BRIEF DESCRIPTION OF THE DRAWINGS
[0007] FIG. 1 schematically illustrates an example energy storage
level indication circuit.
[0008] FIG. 2 schematically illustrates another example energy
storage level indication circuit.
DETAILED DESCRIPTION
[0009] FIG. 1 schematically illustrates an example energy storage
level indication circuit 10. The circuit 10 includes an energy
harvester 12 operable to harvest energy from environmental
conditions. The energy harvester 12 may include a photovoltaic
cell, a thermal energy harvester, a hydroelectric energy harvester,
or a mechanical energy harvester, for example, or may include a
plurality of one of these devices or a may include a combination of
these devices.
[0010] An energy storage and management module 14 manages and
stores energy harvested by the energy harvester 12. The energy
storage and management module 14 is operable to selectively power a
load 16 using the harvested energy. The load 16 may include one or
more sensors, for example. Of course, other loads could be
used.

####################

# COMPLETE THE FOLLOWING
(A) According to the circuit description, what is the energy harvester 12 operable to do?
(B) Translate this sentence from the circuit description into Spanish: "The load 16 may include one or more sensors, for example."
(C) Reproduce a passage of the circuit description, beginning at the words "BRIEF DESCRIPTION OF" and stopping after "storage level indication circuit.".

# DATA TO EXAMINE
####################

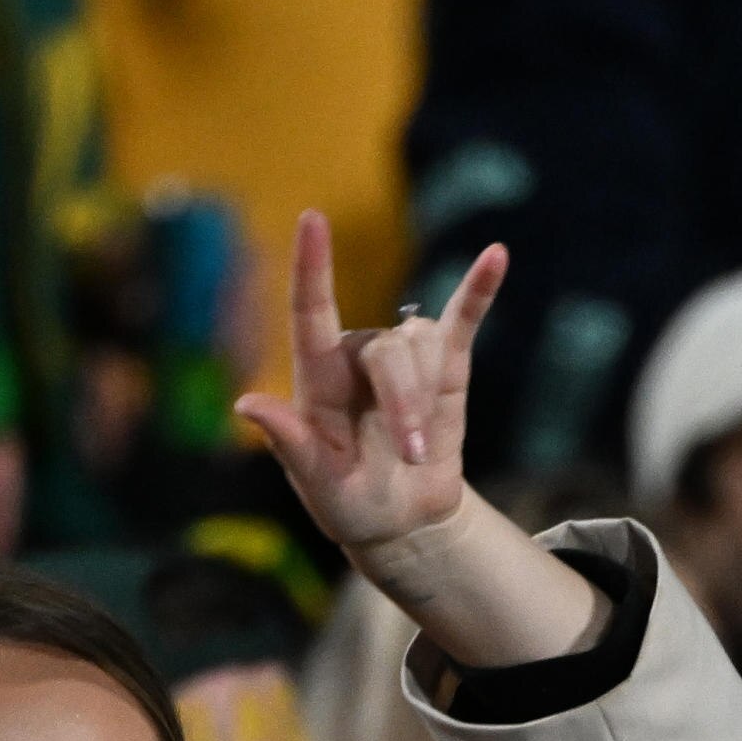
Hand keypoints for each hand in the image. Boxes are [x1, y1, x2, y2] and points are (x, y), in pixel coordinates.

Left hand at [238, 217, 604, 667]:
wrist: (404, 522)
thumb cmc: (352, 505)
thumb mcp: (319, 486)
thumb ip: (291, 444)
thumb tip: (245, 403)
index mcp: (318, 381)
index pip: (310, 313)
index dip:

####################

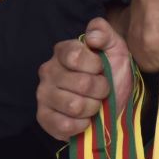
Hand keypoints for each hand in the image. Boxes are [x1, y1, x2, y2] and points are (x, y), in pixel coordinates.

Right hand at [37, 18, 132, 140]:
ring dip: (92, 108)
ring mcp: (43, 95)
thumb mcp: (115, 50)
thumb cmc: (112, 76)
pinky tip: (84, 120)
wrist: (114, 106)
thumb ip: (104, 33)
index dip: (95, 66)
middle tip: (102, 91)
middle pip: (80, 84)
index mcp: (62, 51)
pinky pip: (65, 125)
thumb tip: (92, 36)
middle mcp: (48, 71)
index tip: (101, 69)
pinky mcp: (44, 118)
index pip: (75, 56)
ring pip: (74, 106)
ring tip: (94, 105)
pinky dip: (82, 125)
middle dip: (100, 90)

####################

# ANSWERS BELOW
(A) It is operable to harvest energy from environmental conditions.

(B) La carga 16 puede incluir uno o más sensores, por ejemplo.

(C)
BRIEF DESCRIPTION OF THE DRAWINGS
[0007] FIG. 1 schematically illustrates an example energy storage
level indication circuit.
[0008] FIG. 2 schematically illustrates another example energy
storage level indication circuit.